What attracts you to the medium?

It’s very complicated, because it’s true I’m not constantly seeing films. I love making films, but I don’t at all like the process of making films. Maybe one explanation is that I came to cinema accidentally, not out of passion and the desire to watch films. But when I went to formally study cinema, I was overwhelmed. And I’m still overwhelmed by it.

Timbuktu

Are there any other sources or media that you draw from?

I think the main source of my inspiration is human beings: my neighbor, my neighbor’s neighbor, the person I buy milk from—all of those people. These people who we call “anonymous,” people who we never really see doing anything. If I’m out and I see a statue of someone, and I look up at the statue, I never bother to look on the bottom to see who he was. I could be on the metro one day and cross paths with a woman who gave birth to 10 children, and nobody knows her. That’s an achievement too.

There are many different strands of story in Timbuktu, some of which intersect and others that exist entirely independently. How did you approach the editing process?

It’s true that the film doesn’t have a classic, linear narration. If you look at the different stories, there are different blocks, you can move them around, put them in different places. And for me, that’s what cinema is. In an hour and a half, you create a kind of harmony of communication. But I really enjoy the editing process. There are a lot of things that are involved in creation that I feel at that moment, in that editing moment. And film itself is a very fragile thing.

Do you plan it out before, or is it that as you see the images on a screen, you come to an understanding of how they fit together as a whole?

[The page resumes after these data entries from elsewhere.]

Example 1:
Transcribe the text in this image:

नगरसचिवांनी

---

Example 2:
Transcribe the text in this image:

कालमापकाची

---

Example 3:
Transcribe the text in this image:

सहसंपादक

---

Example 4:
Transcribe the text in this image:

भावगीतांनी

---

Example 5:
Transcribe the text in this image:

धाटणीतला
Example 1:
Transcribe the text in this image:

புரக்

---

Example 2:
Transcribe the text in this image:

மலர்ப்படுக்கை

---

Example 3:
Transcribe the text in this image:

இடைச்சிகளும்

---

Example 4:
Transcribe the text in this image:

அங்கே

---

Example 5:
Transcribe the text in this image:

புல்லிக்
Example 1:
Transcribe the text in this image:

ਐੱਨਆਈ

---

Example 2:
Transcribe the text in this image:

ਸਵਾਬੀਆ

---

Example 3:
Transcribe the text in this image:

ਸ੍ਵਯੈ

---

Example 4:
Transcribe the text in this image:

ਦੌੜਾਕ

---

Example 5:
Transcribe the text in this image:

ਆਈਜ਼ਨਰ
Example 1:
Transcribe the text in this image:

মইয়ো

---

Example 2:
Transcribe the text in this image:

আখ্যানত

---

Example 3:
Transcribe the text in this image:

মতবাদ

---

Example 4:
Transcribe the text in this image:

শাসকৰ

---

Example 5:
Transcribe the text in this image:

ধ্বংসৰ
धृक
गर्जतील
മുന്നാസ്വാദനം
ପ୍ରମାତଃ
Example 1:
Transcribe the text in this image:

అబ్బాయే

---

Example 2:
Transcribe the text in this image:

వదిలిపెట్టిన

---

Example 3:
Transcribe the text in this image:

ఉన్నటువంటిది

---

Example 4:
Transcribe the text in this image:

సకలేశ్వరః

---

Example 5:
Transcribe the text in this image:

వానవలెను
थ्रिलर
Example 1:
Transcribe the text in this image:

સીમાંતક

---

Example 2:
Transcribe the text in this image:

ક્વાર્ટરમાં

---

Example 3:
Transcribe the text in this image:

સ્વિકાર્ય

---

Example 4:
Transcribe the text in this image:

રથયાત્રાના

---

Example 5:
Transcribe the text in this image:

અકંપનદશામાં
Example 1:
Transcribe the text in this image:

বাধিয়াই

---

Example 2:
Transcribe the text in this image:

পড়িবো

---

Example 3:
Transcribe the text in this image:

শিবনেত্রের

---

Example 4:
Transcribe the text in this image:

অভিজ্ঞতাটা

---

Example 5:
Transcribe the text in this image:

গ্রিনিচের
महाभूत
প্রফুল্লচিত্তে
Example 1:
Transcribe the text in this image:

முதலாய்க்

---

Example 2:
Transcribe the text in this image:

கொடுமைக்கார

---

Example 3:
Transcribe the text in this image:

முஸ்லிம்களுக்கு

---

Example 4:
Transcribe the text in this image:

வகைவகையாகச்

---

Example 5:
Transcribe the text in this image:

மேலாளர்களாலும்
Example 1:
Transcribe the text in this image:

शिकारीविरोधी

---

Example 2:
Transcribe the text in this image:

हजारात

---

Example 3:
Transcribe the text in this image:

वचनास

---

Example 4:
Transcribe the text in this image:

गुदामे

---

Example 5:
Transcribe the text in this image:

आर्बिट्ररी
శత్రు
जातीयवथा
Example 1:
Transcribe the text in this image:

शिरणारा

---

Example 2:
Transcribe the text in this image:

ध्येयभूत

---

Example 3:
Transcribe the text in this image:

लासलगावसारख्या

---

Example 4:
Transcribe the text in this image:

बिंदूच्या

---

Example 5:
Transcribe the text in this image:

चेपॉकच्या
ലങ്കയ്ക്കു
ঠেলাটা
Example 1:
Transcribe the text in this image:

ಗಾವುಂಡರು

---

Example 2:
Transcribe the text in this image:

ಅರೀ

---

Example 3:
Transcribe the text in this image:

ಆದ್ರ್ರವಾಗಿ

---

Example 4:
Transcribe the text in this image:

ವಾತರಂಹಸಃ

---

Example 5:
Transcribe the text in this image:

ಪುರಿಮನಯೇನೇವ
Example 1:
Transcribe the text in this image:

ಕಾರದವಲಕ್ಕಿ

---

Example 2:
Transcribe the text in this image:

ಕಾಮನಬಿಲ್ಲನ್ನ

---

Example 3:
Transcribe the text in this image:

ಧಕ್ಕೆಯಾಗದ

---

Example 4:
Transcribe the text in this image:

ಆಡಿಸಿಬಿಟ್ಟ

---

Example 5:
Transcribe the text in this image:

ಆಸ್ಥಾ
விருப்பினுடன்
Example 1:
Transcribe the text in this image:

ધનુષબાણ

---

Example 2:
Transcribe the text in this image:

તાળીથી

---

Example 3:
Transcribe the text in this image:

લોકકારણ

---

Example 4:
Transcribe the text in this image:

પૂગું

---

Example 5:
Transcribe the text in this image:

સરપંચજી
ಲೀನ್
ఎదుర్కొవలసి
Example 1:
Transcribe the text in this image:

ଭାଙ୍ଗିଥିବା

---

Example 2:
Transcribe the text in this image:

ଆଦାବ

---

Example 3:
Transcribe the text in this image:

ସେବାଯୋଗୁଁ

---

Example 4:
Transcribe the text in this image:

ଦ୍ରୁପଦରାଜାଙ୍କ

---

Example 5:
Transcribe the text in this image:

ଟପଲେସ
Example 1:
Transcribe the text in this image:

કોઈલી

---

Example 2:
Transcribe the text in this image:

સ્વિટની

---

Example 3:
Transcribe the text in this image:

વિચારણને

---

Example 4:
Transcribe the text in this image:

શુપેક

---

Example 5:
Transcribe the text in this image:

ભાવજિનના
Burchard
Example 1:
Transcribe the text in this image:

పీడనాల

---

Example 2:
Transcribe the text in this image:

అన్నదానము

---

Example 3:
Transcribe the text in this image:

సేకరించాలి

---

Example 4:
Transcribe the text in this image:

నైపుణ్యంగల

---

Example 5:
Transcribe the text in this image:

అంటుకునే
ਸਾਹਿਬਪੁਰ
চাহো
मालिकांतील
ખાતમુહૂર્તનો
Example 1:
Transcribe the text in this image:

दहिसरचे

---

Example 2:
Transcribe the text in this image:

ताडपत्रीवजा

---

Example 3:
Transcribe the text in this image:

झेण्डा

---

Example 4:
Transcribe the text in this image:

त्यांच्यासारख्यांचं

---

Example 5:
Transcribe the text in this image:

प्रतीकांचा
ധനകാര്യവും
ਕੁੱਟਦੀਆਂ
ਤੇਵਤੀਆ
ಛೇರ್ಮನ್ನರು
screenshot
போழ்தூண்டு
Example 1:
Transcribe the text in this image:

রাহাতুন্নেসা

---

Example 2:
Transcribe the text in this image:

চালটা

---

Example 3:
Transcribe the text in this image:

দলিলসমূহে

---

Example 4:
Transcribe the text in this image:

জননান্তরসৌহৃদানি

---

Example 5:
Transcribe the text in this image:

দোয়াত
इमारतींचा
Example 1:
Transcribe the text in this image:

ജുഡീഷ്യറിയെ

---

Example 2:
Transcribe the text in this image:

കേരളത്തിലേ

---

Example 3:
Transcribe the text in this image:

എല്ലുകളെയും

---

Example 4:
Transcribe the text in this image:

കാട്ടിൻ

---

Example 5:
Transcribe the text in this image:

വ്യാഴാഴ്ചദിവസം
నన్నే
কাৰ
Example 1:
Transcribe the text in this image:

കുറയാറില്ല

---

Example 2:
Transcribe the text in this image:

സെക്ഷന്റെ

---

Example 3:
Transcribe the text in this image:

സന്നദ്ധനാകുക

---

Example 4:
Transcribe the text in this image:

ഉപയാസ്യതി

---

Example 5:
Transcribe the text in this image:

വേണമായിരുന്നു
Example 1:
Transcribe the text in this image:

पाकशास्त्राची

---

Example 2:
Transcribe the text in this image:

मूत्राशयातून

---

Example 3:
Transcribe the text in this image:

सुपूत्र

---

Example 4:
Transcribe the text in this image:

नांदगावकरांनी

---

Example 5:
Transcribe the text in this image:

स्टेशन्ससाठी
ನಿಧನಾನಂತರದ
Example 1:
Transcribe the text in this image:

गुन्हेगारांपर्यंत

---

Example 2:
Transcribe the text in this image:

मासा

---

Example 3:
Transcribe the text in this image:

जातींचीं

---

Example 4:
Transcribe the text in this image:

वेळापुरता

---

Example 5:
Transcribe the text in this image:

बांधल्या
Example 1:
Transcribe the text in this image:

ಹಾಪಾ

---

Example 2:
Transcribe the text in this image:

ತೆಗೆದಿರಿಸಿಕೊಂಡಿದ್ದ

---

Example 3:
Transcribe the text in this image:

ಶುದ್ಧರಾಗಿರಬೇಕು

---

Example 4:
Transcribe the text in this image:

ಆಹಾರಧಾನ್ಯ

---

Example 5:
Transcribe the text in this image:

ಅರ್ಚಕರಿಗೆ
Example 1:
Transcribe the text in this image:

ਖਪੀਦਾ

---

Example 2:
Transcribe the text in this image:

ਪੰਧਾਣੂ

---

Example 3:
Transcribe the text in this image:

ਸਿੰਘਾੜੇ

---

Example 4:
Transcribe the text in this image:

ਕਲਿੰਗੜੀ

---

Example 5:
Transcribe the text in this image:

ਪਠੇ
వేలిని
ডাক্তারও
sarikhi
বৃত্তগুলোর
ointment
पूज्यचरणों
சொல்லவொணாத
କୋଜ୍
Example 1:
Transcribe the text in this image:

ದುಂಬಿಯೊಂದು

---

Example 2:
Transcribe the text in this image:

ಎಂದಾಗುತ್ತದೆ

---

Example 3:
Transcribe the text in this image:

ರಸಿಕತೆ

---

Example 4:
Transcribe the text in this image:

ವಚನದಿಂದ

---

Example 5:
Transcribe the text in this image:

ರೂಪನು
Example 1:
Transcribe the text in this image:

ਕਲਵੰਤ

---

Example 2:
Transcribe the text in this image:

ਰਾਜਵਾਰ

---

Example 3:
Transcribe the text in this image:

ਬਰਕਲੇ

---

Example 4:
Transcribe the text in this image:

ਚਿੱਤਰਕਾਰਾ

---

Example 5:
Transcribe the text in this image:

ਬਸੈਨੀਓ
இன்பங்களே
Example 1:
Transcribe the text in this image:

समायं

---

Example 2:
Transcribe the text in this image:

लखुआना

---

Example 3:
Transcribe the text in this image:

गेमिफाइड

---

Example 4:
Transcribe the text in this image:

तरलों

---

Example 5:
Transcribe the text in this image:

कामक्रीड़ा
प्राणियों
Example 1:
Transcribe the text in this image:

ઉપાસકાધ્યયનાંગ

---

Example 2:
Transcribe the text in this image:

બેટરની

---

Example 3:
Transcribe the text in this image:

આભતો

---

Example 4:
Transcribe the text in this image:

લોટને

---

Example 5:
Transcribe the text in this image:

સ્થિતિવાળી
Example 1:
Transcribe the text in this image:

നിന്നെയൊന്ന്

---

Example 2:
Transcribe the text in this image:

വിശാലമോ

I plan a lot in advance. I work a lot in my head, which is why I have a lot of trouble working with a continuity person—their logic is totally different from mine.

Timbuktu

What makes a compelling frame?

That’s a really good question, because I know the answer! For me, the framing of the shot is an invitation. What I’m doing in the frame is inviting the viewer to enter into it. So I don’t impose the scene on them by saying: “Here, look at this. You’re gonna look at this.” And that’s why there are very few wide shots.

You once said something to the effect that you would never apply the aesthetics of the city to the desert. How do you conceive of different spaces as you’re creating the film?

It’s funny, what I really try to do is destroy the beauty of a location. That’s why I don’t have lingering shots on the beauty of the countryside. It stays beautiful because it is beautiful—that’s just how it is. But I always come back to the person.